__Collected data__.
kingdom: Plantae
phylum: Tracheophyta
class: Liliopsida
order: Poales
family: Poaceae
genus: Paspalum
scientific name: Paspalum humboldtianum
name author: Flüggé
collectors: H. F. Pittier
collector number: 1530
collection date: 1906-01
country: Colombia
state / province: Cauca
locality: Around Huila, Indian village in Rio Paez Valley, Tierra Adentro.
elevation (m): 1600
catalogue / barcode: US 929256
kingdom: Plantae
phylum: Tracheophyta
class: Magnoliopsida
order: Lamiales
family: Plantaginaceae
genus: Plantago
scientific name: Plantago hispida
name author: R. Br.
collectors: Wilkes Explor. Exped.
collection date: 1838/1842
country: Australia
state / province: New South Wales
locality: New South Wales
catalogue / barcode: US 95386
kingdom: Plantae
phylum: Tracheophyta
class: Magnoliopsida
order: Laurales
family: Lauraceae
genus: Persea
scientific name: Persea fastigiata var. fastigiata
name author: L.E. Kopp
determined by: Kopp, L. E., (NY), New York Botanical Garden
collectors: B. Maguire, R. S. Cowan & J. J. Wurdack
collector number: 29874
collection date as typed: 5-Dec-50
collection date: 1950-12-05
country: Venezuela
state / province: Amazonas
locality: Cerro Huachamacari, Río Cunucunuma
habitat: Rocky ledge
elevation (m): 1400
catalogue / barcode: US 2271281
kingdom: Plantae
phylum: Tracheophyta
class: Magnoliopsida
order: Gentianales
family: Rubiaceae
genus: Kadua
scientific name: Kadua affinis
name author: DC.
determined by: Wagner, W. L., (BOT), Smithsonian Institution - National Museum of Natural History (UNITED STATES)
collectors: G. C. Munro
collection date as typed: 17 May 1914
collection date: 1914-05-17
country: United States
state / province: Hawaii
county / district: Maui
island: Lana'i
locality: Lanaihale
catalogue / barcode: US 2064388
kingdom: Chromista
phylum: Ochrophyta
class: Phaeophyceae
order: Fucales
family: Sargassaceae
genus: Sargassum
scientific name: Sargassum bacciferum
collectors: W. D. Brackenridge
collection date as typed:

__REQUEST__. Copy every line of the records above, word for word and with nothing changed.

__TASK OUTPUT__.
kingdom: Plantae
phylum: Tracheophyta
class: Liliopsida
order: Poales
family: Poaceae
genus: Paspalum
scientific name: Paspalum humboldtianum
name author: Flüggé
collectors: H. F. Pittier
collector number: 1530
collection date: 1906-01
country: Colombia
state / province: Cauca
locality: Around Huila, Indian village in Rio Paez Valley, Tierra Adentro.
elevation (m): 1600
catalogue / barcode: US 929256
kingdom: Plantae
phylum: Tracheophyta
class: Magnoliopsida
order: Lamiales
family: Plantaginaceae
genus: Plantago
scientific name: Plantago hispida
name author: R. Br.
collectors: Wilkes Explor. Exped.
collection date: 1838/1842
country: Australia
state / province: New South Wales
locality: New South Wales
catalogue / barcode: US 95386
kingdom: Plantae
phylum: Tracheophyta
class: Magnoliopsida
order: Laurales
family: Lauraceae
genus: Persea
scientific name: Persea fastigiata var. fastigiata
name author: L.E. Kopp
determined by: Kopp, L. E., (NY), New York Botanical Garden
collectors: B. Maguire, R. S. Cowan & J. J. Wurdack
collector number: 29874
collection date as typed: 5-Dec-50
collection date: 1950-12-05
country: Venezuela
state / province: Amazonas
locality: Cerro Huachamacari, Río Cunucunuma
habitat: Rocky ledge
elevation (m): 1400
catalogue / barcode: US 2271281
kingdom: Plantae
phylum: Tracheophyta
class: Magnoliopsida
order: Gentianales
family: Rubiaceae
genus: Kadua
scientific name: Kadua affinis
name author: DC.
determined by: Wagner, W. L., (BOT), Smithsonian Institution - National Museum of Natural History (UNITED STATES)
collectors: G. C. Munro
collection date as typed: 17 May 1914
collection date: 1914-05-17
country: United States
state / province: Hawaii
county / district: Maui
island: Lana'i
locality: Lanaihale
catalogue / barcode: US 2064388
kingdom: Chromista
phylum: Ochrophyta
class: Phaeophyceae
order: Fucales
family: Sargassaceae
genus: Sargassum
scientific name: Sargassum bacciferum
collectors: W. D. Brackenridge
collection date as typed:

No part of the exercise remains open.